We can call clean_headr on our data.frame or tibble object, which takes three arguments:
* dat: a data.frame object (in this case, inherited from LHS)
* rep_val: the repeated value as a character string. Our column names have a repeated value of ‘…’ (or ‘..’, or ‘.’)
* clean_names: this is a janitor function that will convert all column names to snake_case and will strip out any non-alphanumeric characters.

demo %>% 
  clean_headr(rep_val = '...', clean_names = TRUE) %>% 
 [1] "respondent_id"                                          
 [2] "please_provide_your_contact_information_name"           
 [3] "please_provide_your_contact_information_company"        
 [4] "please_provide_your_contact_information_address"        
 [5] "please_provide_your_contact_information_address_2"      
 [6] "please_provide_your_contact_information_city_town"      
 [7] "please_provide_your_contact_information_state_province" 
 [8] "please_provide_your_contact_information_zip_postal_code"
 [9] "please_provide_your_contact_information_country"        
[10] "please_provide_your_contact_information_email_address"  
[11] "please_provide_your_contact_information_phone_number"   
[12] "i_wish_it_would_have_snowed_more_this_winter_response"  

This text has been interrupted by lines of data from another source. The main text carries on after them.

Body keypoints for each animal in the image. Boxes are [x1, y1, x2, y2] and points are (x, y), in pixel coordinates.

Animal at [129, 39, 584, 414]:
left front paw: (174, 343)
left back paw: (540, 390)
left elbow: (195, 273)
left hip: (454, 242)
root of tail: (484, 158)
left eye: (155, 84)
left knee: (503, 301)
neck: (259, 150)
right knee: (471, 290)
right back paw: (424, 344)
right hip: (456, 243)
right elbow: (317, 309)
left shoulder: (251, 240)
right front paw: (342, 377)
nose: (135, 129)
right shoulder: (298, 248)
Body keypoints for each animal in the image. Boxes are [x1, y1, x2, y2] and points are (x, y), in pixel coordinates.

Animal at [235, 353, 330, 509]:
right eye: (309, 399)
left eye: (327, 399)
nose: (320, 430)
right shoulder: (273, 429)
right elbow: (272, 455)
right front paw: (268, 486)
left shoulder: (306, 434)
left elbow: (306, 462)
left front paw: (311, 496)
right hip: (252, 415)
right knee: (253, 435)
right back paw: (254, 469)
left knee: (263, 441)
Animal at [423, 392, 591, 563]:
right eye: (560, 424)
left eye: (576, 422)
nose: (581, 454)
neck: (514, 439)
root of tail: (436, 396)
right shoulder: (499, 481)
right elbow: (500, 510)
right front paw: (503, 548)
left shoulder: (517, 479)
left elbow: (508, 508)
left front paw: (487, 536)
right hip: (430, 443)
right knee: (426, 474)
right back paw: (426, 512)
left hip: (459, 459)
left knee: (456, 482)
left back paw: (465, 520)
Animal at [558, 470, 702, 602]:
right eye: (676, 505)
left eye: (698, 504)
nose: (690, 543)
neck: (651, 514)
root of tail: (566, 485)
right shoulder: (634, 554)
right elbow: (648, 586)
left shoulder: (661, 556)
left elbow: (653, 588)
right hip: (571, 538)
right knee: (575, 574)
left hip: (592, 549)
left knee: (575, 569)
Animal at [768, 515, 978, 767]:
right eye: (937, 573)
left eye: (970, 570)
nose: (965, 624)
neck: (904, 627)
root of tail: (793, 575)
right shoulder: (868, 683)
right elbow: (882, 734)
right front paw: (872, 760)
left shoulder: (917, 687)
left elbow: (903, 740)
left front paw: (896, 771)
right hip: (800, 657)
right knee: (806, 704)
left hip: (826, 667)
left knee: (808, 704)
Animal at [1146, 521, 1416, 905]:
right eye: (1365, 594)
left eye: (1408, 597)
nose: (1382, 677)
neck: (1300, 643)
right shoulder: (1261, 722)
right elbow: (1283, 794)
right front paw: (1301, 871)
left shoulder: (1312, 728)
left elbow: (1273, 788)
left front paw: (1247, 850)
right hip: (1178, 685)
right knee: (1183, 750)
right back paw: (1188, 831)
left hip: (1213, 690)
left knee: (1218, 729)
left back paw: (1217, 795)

We can compare this with clean_names = FALSE, which creates column names that are very similar to the actual survey questions that we’ve asked.

demo %>% 
  clean_headr(rep_val = '...', clean_names = FALSE) %>% 
 [1] "Respondent ID"                                           
 [2] "Please provide your contact information: Name"           
 [3] "Please provide your contact information: Company"        
 [4] "Please provide your contact information: Address"        
 [5] "Please provide your contact information: Address 2"      
 [6] "Please provide your contact information: City/Town"      
 [7] "Please provide your contact information: State/Province" 
 [8] "Please provide your contact information: ZIP/Postal Code"
 [9] "Please provide your contact information: Country"        
[10] "Please provide your contact information: Email Address"  
[11] "Please provide your contact information: Phone Number"   
[12] "I wish it would have snowed more this winter. Response"  

Step 4: trim_headr

Whether we use clean_names or not, we will most likely want to shorten some of the column names so that our code is more legible. The demo data here is pretty conservative - if you have a verbose survey question, you can imagine how long your column names could be!

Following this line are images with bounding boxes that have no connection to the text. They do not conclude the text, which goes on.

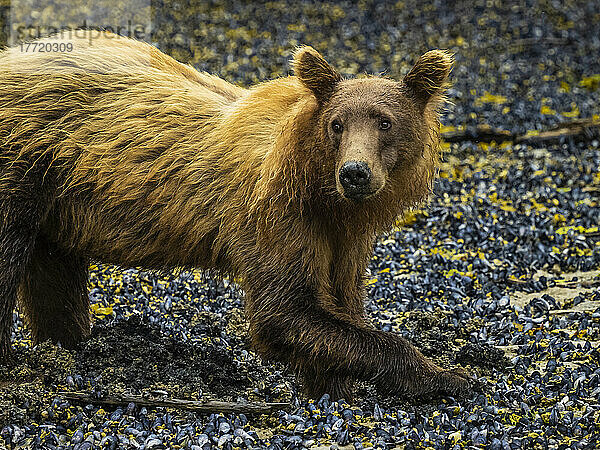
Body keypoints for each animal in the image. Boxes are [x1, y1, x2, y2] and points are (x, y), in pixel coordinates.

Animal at [0, 30, 472, 398]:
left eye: (385, 122)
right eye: (337, 124)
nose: (355, 172)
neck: (322, 191)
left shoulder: (344, 236)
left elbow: (338, 300)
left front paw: (332, 387)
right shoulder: (276, 214)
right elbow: (284, 311)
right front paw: (452, 376)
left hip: (56, 193)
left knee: (55, 273)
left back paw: (66, 345)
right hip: (21, 166)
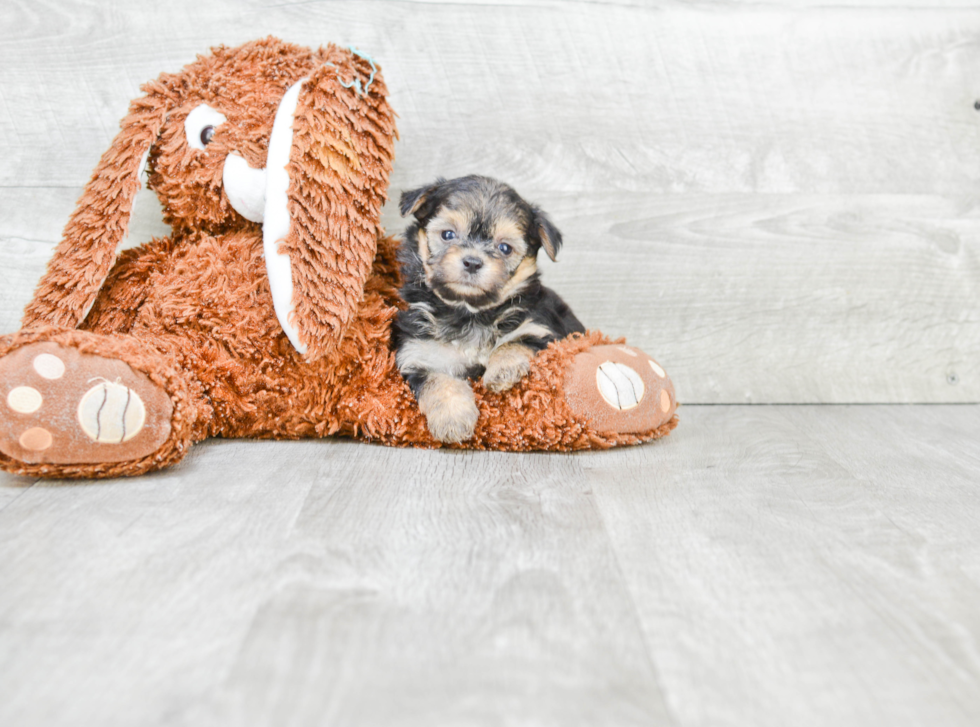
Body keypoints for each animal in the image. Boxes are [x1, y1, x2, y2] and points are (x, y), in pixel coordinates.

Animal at [394, 175, 584, 444]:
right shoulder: (418, 354)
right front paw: (452, 419)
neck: (468, 312)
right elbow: (438, 381)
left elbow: (515, 342)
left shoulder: (544, 332)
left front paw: (501, 372)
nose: (472, 262)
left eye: (504, 248)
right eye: (448, 234)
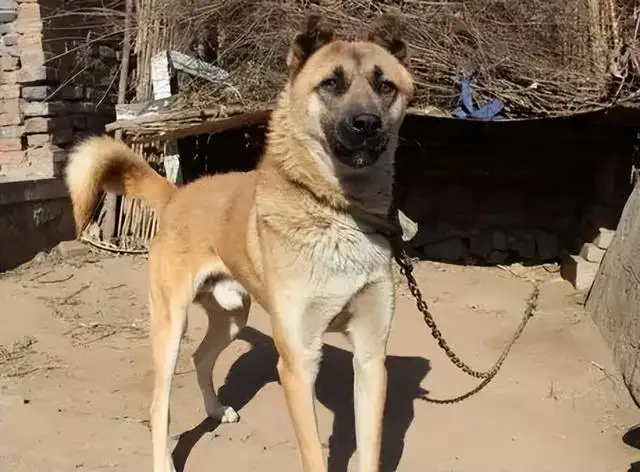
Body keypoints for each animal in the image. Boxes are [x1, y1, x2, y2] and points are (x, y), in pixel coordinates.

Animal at [66, 12, 416, 472]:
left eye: (385, 85)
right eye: (331, 84)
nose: (367, 124)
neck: (338, 213)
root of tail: (177, 195)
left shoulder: (371, 358)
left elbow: (370, 448)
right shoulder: (298, 363)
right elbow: (313, 455)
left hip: (232, 316)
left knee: (201, 357)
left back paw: (216, 410)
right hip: (170, 325)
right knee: (159, 404)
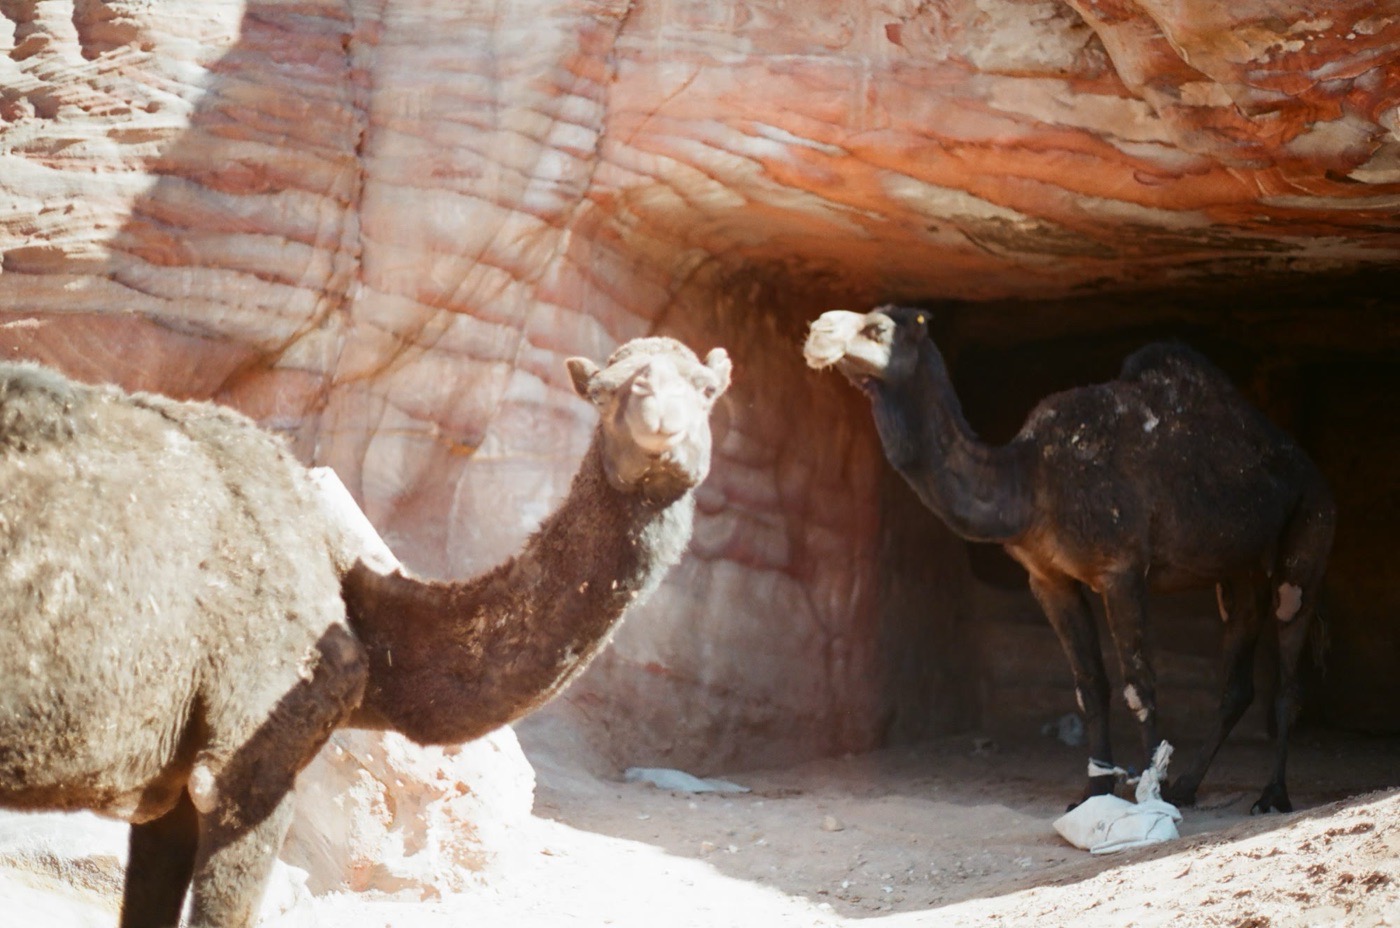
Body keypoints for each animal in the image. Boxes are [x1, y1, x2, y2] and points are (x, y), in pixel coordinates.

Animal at [804, 306, 1335, 815]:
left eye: (877, 329)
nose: (817, 331)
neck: (1031, 479)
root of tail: (1306, 464)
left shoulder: (1122, 570)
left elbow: (1139, 684)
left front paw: (1151, 795)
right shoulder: (1049, 577)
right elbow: (1090, 685)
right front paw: (1095, 791)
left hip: (1308, 527)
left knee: (1289, 669)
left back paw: (1272, 795)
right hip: (1239, 570)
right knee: (1237, 677)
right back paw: (1189, 785)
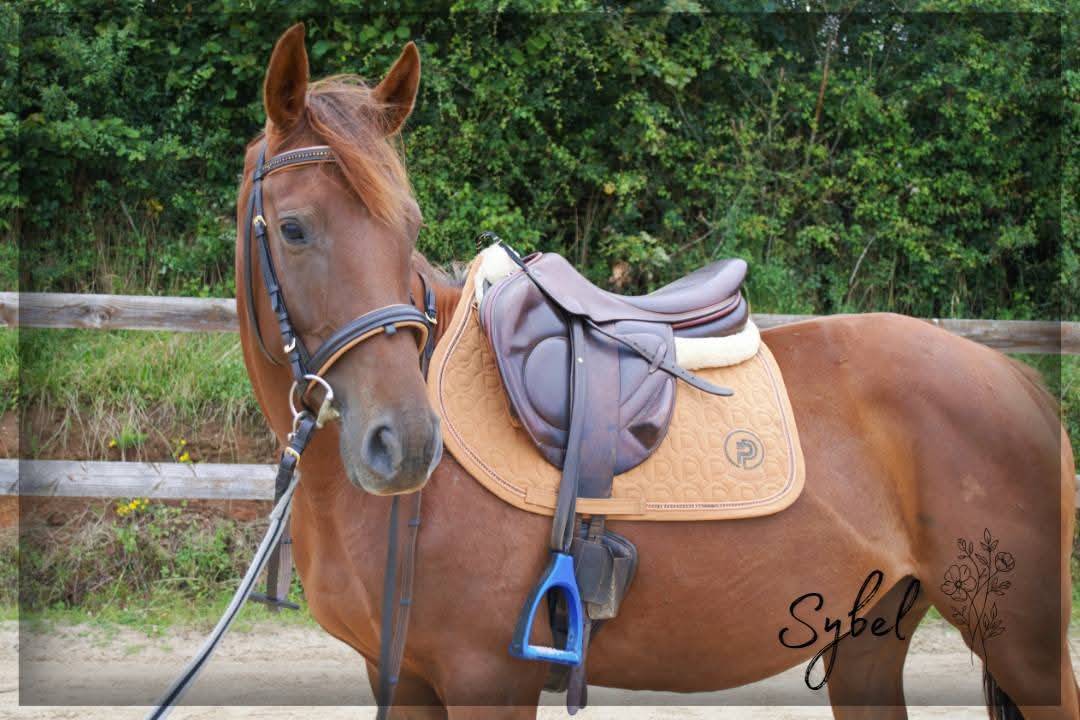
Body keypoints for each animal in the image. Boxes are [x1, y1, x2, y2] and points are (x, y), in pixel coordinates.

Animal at [236, 23, 1077, 719]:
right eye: (294, 228)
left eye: (407, 225)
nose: (406, 442)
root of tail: (1015, 380)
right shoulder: (404, 681)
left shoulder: (486, 681)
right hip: (870, 639)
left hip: (1021, 640)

trim_headr makes it easy to shorten column names, and is really just composed of a concatenated gsub call on all of the column names. Let’s say we do use clean_names and we want to remove “please_provide_your_contact_” from our column names, so that we will still be left with shorter, descriptive names like information_name, information_company, etc. Let’s also shorten our last column name to snowed_more_this_winter.

demo %>% 
  clean_headr(rep_val = '...') %>% 
  trim_headr(c('please_provide_your_contact_', 'i_wish_it_would_have_', '_response')) %>% 
 [1] "respondent_id"               "information_name"           
 [3] "information_company"         "information_address"        
 [5] "information_address_2"       "information_city_town"      
 [7] "information_state_province"  "information_zip_postal_code"
 [9] "information_country"         "information_email_address"  
[11] "information_phone_number"    "snowed_more_this_winter"    

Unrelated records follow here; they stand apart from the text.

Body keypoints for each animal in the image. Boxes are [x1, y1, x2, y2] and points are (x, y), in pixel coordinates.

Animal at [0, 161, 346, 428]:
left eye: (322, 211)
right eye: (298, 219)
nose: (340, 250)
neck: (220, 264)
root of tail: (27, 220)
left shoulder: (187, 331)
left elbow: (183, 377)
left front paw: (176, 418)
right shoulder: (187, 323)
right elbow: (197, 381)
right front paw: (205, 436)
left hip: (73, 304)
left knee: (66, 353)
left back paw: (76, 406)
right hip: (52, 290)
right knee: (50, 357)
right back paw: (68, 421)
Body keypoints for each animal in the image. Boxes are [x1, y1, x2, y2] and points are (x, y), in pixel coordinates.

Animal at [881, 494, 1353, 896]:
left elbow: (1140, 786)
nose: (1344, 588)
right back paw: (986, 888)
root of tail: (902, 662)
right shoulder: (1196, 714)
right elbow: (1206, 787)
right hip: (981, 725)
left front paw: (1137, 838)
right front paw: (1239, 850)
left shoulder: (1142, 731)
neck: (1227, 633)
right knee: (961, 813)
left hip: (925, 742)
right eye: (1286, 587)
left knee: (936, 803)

Easy! Depending on the number of survey questions, getting to this point could take a really long time by first manually renaming columns and then deleting the first row. I’ve found this workflow to be more intuitive, and leaves me more time to focus on the data and creating effective dashboards and reports.

If you happen to try out doubleheadr and find it helpful, or more likely, find some bugs or inefficiencies, I would love to hear about it!